**Aim of the exercise**. I'd like every line from the material below that has "rimuovere" in it.

**Data**.
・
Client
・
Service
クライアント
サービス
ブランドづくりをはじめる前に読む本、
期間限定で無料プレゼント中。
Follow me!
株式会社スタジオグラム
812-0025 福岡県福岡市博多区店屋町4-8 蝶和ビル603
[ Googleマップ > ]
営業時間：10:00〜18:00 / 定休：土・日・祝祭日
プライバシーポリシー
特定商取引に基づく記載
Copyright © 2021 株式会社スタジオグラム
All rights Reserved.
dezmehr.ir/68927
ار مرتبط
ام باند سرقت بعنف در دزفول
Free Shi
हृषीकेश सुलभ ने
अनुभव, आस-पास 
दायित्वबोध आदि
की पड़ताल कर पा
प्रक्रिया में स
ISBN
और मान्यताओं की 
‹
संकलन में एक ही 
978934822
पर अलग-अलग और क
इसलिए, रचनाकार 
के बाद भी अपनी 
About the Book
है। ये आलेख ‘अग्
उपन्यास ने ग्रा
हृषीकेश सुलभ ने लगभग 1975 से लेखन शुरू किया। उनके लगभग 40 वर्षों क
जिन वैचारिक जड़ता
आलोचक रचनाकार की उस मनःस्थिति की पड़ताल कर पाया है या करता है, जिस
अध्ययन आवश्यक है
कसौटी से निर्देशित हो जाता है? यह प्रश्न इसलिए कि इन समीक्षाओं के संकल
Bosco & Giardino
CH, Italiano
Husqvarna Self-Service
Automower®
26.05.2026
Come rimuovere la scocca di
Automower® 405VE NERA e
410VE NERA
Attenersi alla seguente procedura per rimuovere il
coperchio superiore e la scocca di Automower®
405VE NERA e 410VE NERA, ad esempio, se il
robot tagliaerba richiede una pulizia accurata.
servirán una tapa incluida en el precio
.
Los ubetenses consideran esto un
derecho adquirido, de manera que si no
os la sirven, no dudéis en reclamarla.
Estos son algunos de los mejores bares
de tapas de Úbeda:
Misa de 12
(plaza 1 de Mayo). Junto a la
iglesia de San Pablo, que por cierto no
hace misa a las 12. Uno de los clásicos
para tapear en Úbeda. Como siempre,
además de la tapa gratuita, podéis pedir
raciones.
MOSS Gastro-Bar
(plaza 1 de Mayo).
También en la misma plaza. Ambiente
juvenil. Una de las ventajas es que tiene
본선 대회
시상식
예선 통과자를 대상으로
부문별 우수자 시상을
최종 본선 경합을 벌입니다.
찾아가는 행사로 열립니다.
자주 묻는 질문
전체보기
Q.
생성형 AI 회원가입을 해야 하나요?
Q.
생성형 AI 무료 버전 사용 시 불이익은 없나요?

**Solution to the exercise**.
Come rimuovere la scocca di
Attenersi alla seguente procedura per rimuovere il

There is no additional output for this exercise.